I'd heard the joke before but it seems to have found a perfect home in Myanmar. Myanmar's military rules through fear and intimidation; informers are everywhere and people almost never talk politics in public because the prisons are packed with people who did.
The Mustache Brother Parpa Lei(ph) has been arrested three times and has spent more than seven years in the clink, up the river, in the big house, as his brother Lumou says, delighted with his own idiomatic American English. Parpa Lei smiles weakly as his brother delivers his lines but says nothing. Myanmar's prison's no joke.
Another famous comedian, the movie actor Zagana(ph), was detained last week for delivering relief supplies to cyclone survivors without the government's permission.
Fear of another sort keeps foreign aid agencies working in the country from complaining too much or too loud about the government's restrictions on aid and aid workers, even before last month's cyclone. Complain too loud and you might just be asked to leave, and then what happens to those you're already helping who may have to learn to do with even less.

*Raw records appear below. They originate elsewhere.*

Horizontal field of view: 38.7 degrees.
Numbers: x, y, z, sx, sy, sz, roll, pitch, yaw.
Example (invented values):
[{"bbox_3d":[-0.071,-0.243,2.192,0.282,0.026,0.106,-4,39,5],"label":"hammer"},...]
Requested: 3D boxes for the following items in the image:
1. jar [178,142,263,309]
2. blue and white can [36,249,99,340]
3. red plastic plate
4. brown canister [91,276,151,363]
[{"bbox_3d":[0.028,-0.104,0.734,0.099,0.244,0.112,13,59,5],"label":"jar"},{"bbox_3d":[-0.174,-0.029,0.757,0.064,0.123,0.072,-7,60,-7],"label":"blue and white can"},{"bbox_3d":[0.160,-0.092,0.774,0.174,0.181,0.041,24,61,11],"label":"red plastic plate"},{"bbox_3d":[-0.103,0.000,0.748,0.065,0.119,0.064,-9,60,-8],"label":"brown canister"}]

Fear also colors the work we do as journalists in the country. Foreign reporters aren't welcome in Myanmar, and those of us who sneak in as tourists have to be careful not to get kicked out, and even more careful not to put the people we come in contact with at risk.
Microphones in public are out of the question; writing down people's names, taking their pictures, all become risky propositions. So fear of exposure leads to compromise. Linger too long and you may draw too much attention, but leave early and you may have to leave without the answers you came for. And sometimes it's better not to try at all.

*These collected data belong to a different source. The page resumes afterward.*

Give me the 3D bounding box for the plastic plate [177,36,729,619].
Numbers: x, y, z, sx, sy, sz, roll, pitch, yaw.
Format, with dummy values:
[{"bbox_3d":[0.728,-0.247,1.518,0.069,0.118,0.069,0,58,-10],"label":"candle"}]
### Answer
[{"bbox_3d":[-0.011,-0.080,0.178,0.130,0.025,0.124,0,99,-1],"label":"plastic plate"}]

Which is exactly what a taxi driver told me when I asked him to stop at a polling station near Mandalay the day the military held their referendum on a new constitution, even as cyclone victims struggled without food, water or shelter farther south. If I stop with you in the car, the driver said, they will know who you are and they will come to my home tonight and take me away, he said, and my family will not know where I've been taken or when I will return.
A trip to the delta, which ended with my driver and I being detained briefly, ended with him changing the license plates on his car as soon as the police checkpoint was out of sight. Fear of getting caught kept me from using the hotel phones, fearing they were tapped. Instead I used public phone booths to file my reports, careful not to visit the same place two days in a row.

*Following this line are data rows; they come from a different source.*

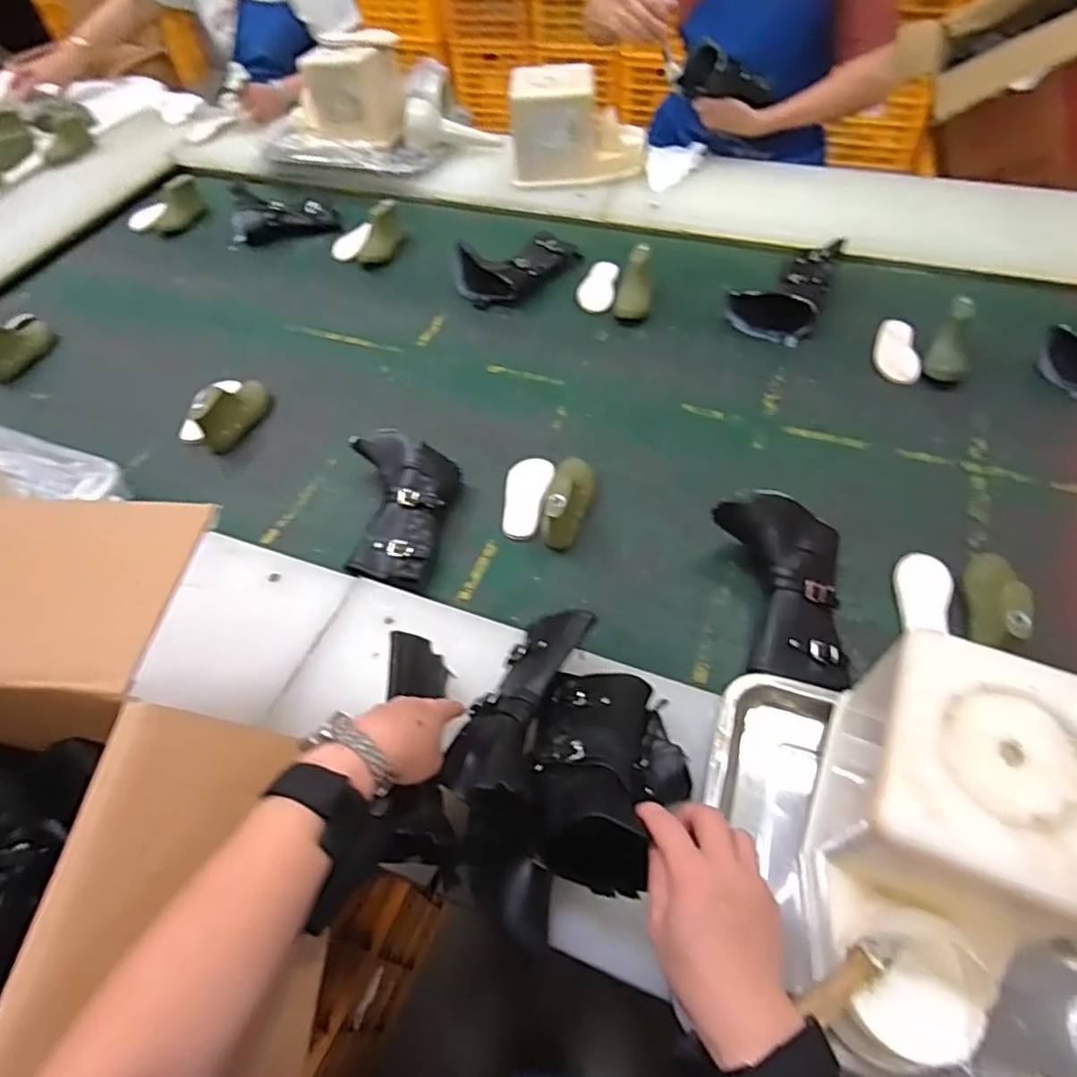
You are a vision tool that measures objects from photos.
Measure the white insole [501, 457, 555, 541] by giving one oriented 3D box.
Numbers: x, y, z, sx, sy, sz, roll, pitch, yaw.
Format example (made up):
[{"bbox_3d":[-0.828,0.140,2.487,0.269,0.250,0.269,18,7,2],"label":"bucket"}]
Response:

My favorite was a hole-in-the-wall run by an older woman who spoke no English. I spoke no Burmese, but we made do. On that last day, though, when she saw me approach, the usual smile and greeting were gone. Instead, she picked up a piece of paper folded neatly on a nearby table and handed it to me. And written on it in perfect English was this: I beg your pardon. I am very, very sorry, but please don't come back here again.
I handed the note back to her, mortified, thinking about the trouble I may have caused, but there was no way to explain, and her face made clear I shouldn't try.